Panel Upholds Reduced Workers’ Comp Award for Oklahoma Legislator

An appeals panel has upheld a controversial ruling that Oklahoma state Rep. Mike Christian is due workers’ compensation benefits for injuries he suffered in a 2009 traffic accident.

The panel, however, cut the legislator’s award from $61,560 to $51,300.

Christian, R-Oklahoma City, struck a truck while driving in a personal car with his wife to the Capitol on the morning of Feb. 26, 2009. The truck’s driver fled and was never located.

The key issue in the case is whether Christian should even get benefits. Most employees can’t get benefits in workers’ compensation court for injuries suffered commuting to or from work.

There are exceptions in the law, particularly when an employer pays its employees’ travel expenses.

In July, a workers’ compensation court judge agreed the exception applied to Christian’s case because legislators can get reimbursement for one round trip per week to the Capitol.

The trial judge, Bob Lake Grove, also ruled the exception applied even though Christian had waived reimbursement.

The state House of Representatives and its insurance carrier, CompSource Oklahoma, appealed that issue. Their attorney asked the panel of three workers’ compensation court judges to vacate the award. The attorney, Kristi Bynum Russell, argued it was “contrary to law and against the clear weight of the evidence.”

In their order on appeal, the three judges upheld without comment the trial judge’s decision that Christian’s injuries arose “out of and in the course of claimant’s employment.”

The state House and its insurance carrier could choose to appeal the issue further, to the Oklahoma Supreme Court.

The appeals panel did modify findings by the trial judge on how seriously Christian was hurt.

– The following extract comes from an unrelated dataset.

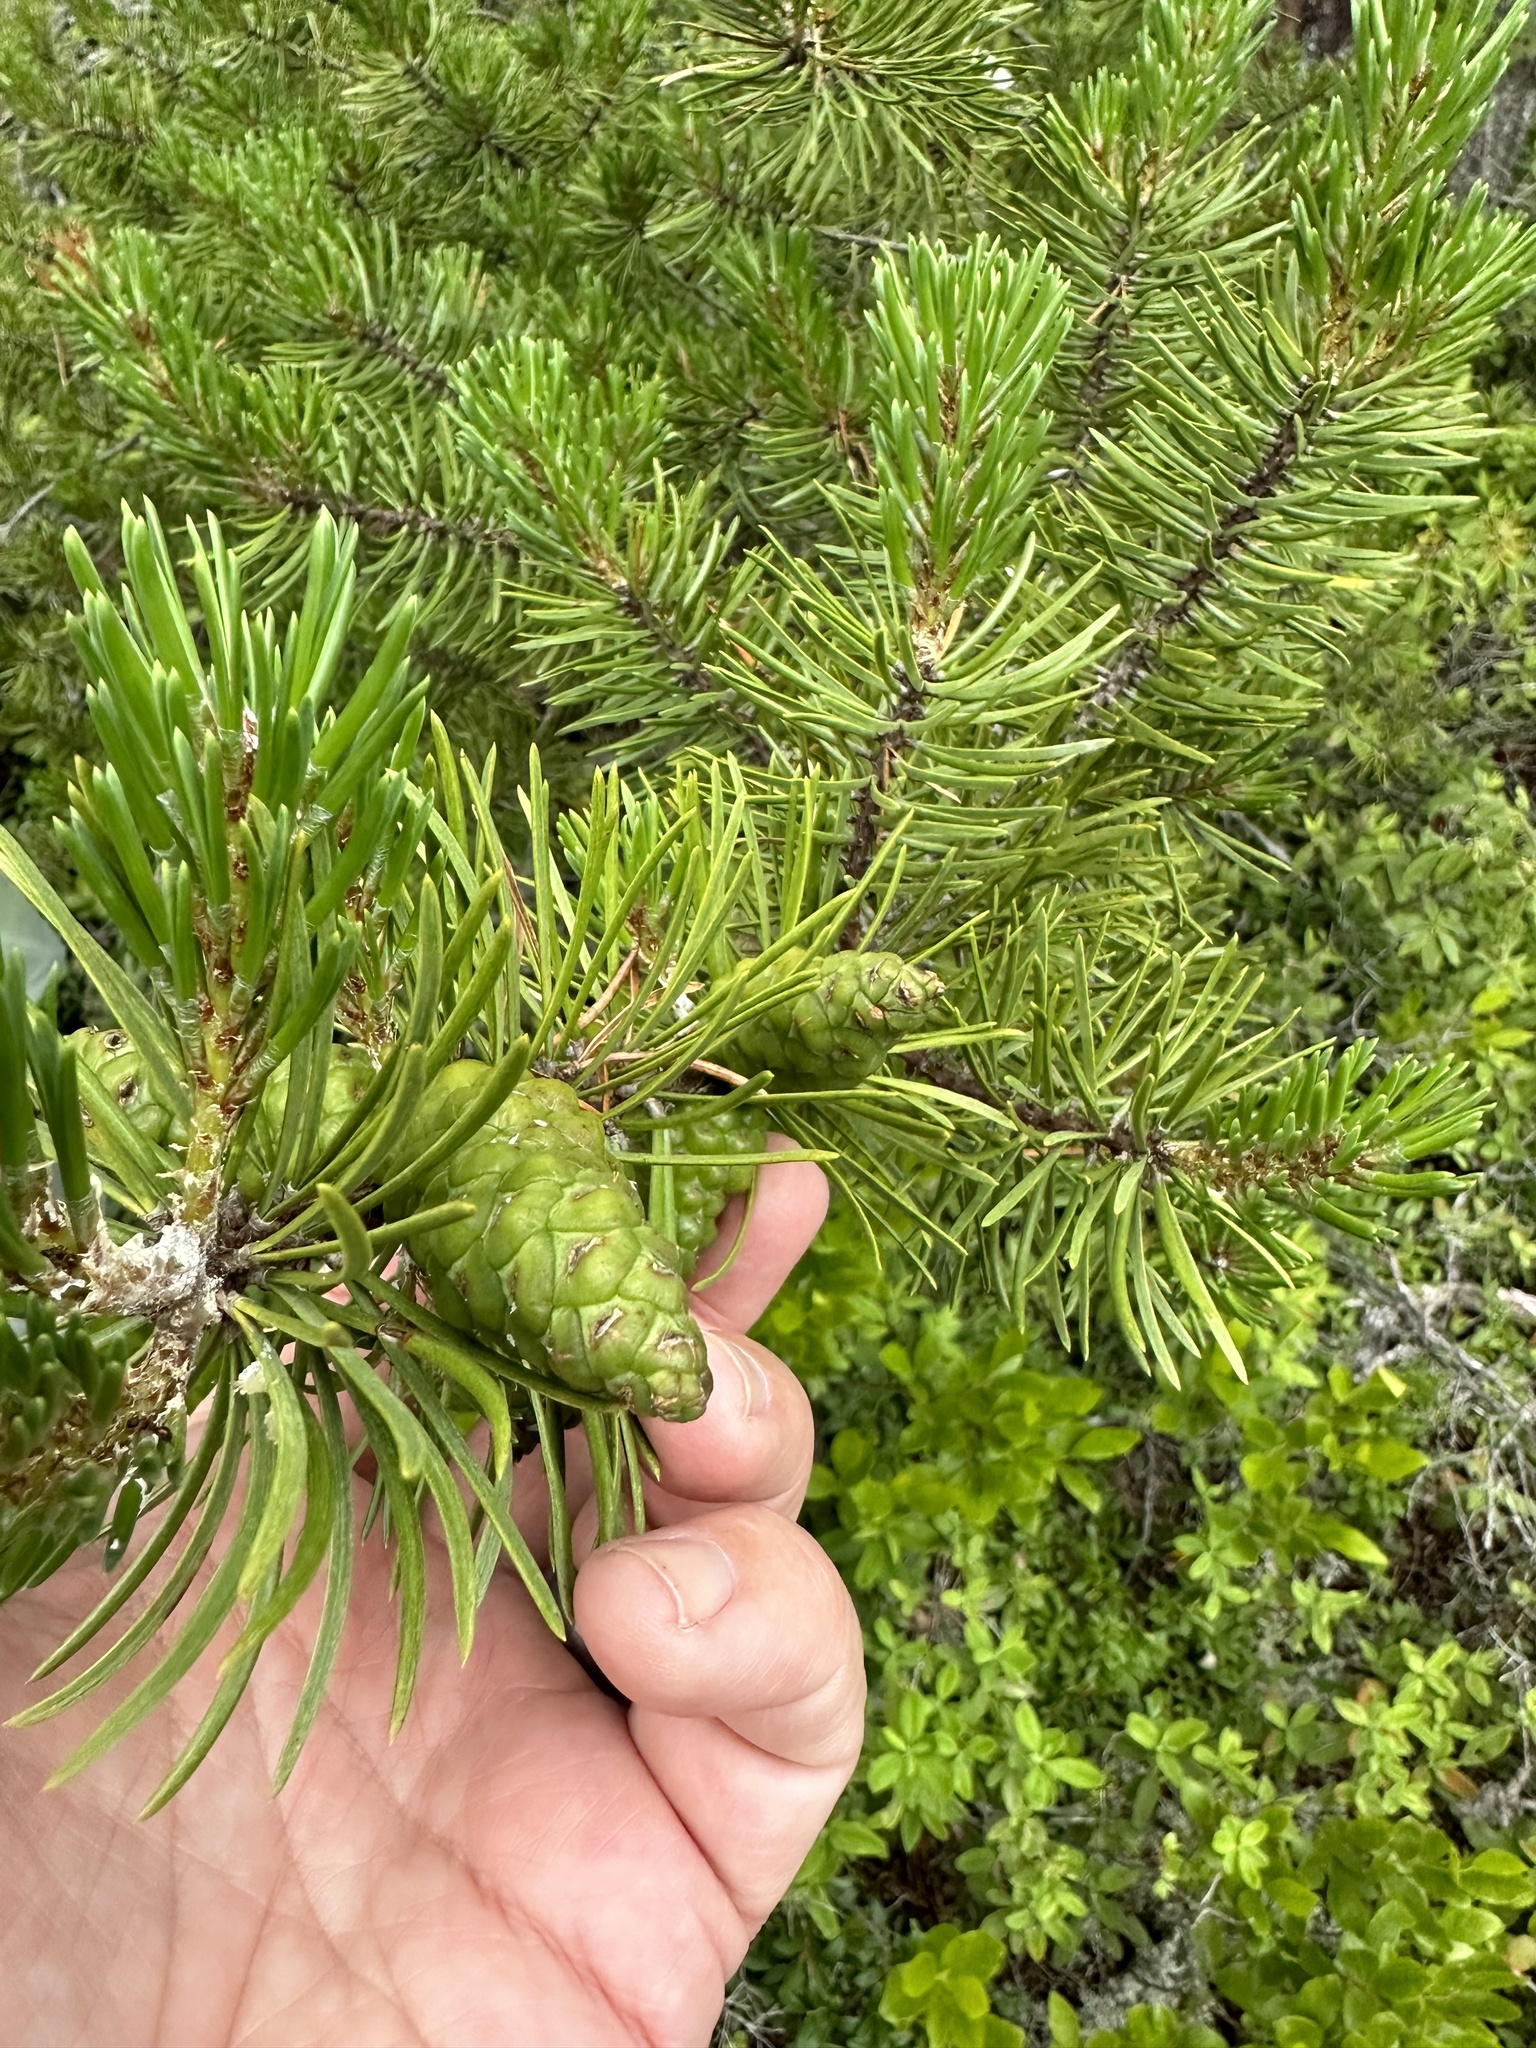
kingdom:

The trial judge had found Christian has an 18 percent permanent partial disability to his neck from the accident and an 18 percent permanent partial disability to his lower back from the accident.

The appeals panel found Christian has a 20 percent permanent partial disability to his neck but only a 10 percent permanent partial disability to his lower back. Those changes resulted in a reduced award of $51,300.

Christian actually will get only $41,040 after his attorney’s fee is deducted from the award.

His attorney, Richard Bell of Norman, was critical of the reduction. He noted that two of the three judges who decided the appeal were appointed by Gov. Mary Fallin.

“She has appointed conservative judges as she promised the business community that she would. In this instance, obviously, they felt like the insurance company should keep $10,000 of” the award the original judge gave, Bell said.

Bell said he hopes that insurance companies will reduce the premiums they charge businesses, like his own law firm, “when these judges write lower orders.” He added, “But don’t hold your breath.”

It was the third time Christian, 42, had been awarded benefits in workers’ compensation court. The other two times involved injuries suffered while a trooper with the Oklahoma Highway Patrol.